Tendo eu sido privado da possibilidade de ouvir este concerto ao vivo, foi-me feliz e amavelmente cedida, pela OCM, uma gravação em vídeo. Se bem que uma gravação nunca é equivalente a uma experiência vivida, no caso de uma estreia mundial, mesmo perdendo algo da qualidade do som, ambiência acústica e sensação da proximidade, o infortúnio de não poder estar em dois lugares ao mesmo tempo transformou-se em vantagem, dando-me a oportunidade de ouvir a obra várias vezes e, assim, não ter de depender apenas da primeira impressão fugaz.
Como referiu na entrevista para o Diário de Notícias da Madeira, a compositora associou o impulso que a levou a compor o Concerto a um concerto que realizou em 2006 com a Orquestra Sinfonietta de Lisboa, com o pianista Bernardo Sassetti e o saxofonista Carlos Martins. Querendo recriar os dias dos ensaios e do concerto, voltou para casa “com imensa vontade de escrever”. O nascimento da filha mais nova também terá tido repercussões imediatas no carácter da obra, que foi escrita em em 2007.

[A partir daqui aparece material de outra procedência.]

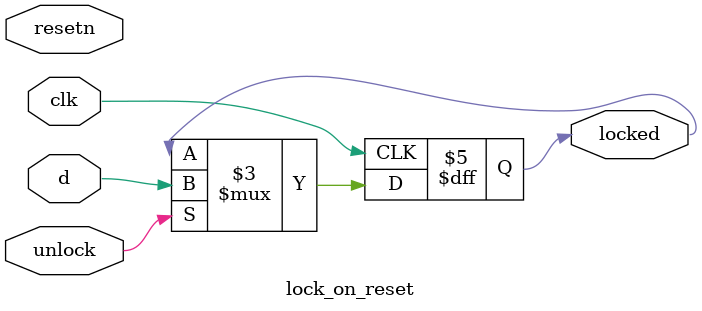
<source format=v>
module lock_on_reset
(
input wire clk,
input wire resetn,
input wire unlock,
input wire d,
output reg locked
);

always @(posedge clk) begin

    if(unlock) locked <= d;
    else locked <= locked;
end

endmodule
</source>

Sendo também violinista, Anne Victorino d’Almeida, filha mais nova do compositor António Victorino d’Almeida, mantém uma carreira artística intensa, como membro fundador do Quarteto Camões e do agrupamento Rumos Ensemble, tendo já integrado o Quarteto Lopes-Graça, e é professora de violino desde 2004 no Conservatório Nacional, em Lisboa.
Os três andamentos (Allegro – Andante non tropo – Allegro) do Concerto, que já foi editado pela editora AvA, têm uma duração de cerca de 19 minutos.
Desde os primeiros compassos torna-se óbvio que a linguagem desta obra não desafia o ouvido e cria o interesse utilizando sobretudo ritmo e timbre como ingredientes básicos. Não se abstendo de padrões rítmicos e sequências harmónicas familiares, a compositora frequentemente utiliza ostinatos como fontes de energia e pulsação, às vezes imponentes, às vezes criando o fundo para o saxofone, a pairar por cima num discurso cantante. A energia rítmica e motora emana sobretudo da parte dos timbales, cuja ubiquidade não perturba a impressão de uma textura transparente e muito bem equilibrada com registos do instrumento solista. O saxofone ora dialoga com a orquestra, ora continua as ideias propostas por outros instrumentos, integrando-se organicamente na textura comum.
Resulta muito bem o contraste entre o segundo andamento, em que os momentos nostálgicos e meditativos da parte solista, com o seu timbre tão característico, não passarão despercebidos pelos amantes da série televisiva Agatha Christie’s Poirot, e o último, em que o glockenspiel e os violinos introduzem um tema vivaz, infantil na simplicidade, anedótico no fraseado e folclórico nos contornos melódicos, frequentemente de inflexão pentatónica. Frases pitorescas da conversa entre a percussão, cordas e o solista exibem às vezes a plasticidade de uma banda sonora.
Nas cadenzas do primeiro e segundo andamento intervém também a orquestra, seja isso, respectivamente, por ostinatos que esmorecem para terminar o andamento ou por pizzicatos dos violoncelos a pontuar o solilóquio do solista, enquanto a cadenza do último andamento resume mais uma vez o espírito lúdico-infantil e brincalhão e conduz à coda.
Desinibido no seu eclectismo e muito bem-sucedido na conjugação com o tratamento original e atraente, este concerto permite ao solista aplicar uma visão muito individual e personalizada, pelo que se pode esperar, sobretudo tendo em conta que a obra já está editada e disponível, que em breve tenhamos a oportunidade de ouvir outras tantas abordagens e perspectivas, por saxofonistas portugueses e não só.